* YOUR ASSIGNMENT: Wherever the word "decorative" shows up in the data, report the line it sits in.

PROVIDED MATERIAL Block Start

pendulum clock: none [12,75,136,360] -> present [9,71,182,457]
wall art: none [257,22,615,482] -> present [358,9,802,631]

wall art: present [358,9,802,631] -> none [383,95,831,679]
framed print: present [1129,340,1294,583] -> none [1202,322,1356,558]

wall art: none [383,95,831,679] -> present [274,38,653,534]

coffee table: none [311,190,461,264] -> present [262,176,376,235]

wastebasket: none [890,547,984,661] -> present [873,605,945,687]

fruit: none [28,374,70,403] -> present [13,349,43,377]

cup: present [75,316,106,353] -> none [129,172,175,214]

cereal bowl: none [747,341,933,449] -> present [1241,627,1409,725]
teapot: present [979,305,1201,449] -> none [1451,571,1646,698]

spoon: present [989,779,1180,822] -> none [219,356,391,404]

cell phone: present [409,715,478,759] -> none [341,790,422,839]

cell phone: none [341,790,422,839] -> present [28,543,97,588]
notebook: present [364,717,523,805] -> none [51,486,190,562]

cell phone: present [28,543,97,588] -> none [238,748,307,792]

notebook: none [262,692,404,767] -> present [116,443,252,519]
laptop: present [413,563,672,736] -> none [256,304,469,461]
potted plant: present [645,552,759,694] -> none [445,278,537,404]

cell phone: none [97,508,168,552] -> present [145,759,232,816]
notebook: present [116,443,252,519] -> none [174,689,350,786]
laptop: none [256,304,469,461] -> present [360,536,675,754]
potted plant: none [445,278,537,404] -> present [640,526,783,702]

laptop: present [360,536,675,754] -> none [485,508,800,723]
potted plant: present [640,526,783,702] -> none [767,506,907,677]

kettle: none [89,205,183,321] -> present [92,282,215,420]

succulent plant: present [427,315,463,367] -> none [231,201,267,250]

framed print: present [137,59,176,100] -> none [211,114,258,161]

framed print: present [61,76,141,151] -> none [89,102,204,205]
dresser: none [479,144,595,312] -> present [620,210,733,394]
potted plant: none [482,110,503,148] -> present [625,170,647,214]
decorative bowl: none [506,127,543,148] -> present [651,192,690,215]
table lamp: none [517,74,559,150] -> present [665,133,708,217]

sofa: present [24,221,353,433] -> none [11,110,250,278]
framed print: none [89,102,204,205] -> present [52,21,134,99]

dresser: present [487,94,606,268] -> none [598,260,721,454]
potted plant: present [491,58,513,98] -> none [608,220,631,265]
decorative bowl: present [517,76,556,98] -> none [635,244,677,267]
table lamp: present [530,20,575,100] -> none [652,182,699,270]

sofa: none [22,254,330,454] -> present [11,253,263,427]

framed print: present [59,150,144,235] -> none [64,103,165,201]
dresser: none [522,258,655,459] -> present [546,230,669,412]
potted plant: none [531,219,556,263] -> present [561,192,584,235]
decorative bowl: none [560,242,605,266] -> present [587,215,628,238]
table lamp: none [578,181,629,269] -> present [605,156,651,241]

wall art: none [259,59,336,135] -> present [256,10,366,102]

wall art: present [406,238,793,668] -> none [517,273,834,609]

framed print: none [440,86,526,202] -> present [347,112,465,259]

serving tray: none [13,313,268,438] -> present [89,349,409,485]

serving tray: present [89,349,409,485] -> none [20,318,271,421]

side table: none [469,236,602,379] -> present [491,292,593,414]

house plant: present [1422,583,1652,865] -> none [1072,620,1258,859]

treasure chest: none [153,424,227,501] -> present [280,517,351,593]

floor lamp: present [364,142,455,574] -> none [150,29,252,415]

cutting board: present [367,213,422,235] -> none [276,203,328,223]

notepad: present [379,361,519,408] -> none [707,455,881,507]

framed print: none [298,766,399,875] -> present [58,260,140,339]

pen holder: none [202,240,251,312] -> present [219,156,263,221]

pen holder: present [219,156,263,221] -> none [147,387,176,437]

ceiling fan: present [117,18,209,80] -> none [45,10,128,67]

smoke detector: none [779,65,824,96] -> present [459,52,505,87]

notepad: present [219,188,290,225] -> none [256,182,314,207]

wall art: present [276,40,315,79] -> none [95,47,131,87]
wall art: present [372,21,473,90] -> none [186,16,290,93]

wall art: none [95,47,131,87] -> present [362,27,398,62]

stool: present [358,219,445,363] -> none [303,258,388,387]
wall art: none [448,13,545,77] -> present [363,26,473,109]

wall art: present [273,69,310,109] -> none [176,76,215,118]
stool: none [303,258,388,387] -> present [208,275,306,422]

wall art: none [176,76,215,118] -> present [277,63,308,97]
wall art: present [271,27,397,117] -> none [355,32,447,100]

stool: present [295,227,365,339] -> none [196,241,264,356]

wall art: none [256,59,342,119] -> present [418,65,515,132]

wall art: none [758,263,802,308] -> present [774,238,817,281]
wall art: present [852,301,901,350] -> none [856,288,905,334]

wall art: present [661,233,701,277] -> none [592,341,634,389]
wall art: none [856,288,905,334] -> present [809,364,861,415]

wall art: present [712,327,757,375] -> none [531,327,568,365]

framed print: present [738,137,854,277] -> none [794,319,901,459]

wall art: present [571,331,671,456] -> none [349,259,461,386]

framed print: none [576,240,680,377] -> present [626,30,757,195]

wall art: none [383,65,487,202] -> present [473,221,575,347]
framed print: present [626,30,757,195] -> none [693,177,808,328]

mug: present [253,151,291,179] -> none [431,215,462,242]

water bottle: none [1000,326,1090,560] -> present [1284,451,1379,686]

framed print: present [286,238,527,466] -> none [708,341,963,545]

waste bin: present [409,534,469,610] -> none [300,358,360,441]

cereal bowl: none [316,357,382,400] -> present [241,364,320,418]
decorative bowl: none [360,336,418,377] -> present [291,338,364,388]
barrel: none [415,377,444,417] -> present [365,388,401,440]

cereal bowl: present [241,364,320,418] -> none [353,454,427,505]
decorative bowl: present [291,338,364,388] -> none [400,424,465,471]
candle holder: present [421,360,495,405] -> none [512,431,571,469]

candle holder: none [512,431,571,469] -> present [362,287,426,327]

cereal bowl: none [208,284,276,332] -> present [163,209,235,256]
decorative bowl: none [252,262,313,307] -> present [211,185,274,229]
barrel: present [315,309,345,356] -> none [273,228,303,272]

PROVIDED MATERIAL Block End

* RESPONSE TO THIS TASK:
decorative bowl: none [506,127,543,148] -> present [651,192,690,215]
decorative bowl: present [517,76,556,98] -> none [635,244,677,267]
decorative bowl: none [560,242,605,266] -> present [587,215,628,238]
decorative bowl: none [360,336,418,377] -> present [291,338,364,388]
decorative bowl: present [291,338,364,388] -> none [400,424,465,471]
decorative bowl: none [252,262,313,307] -> present [211,185,274,229]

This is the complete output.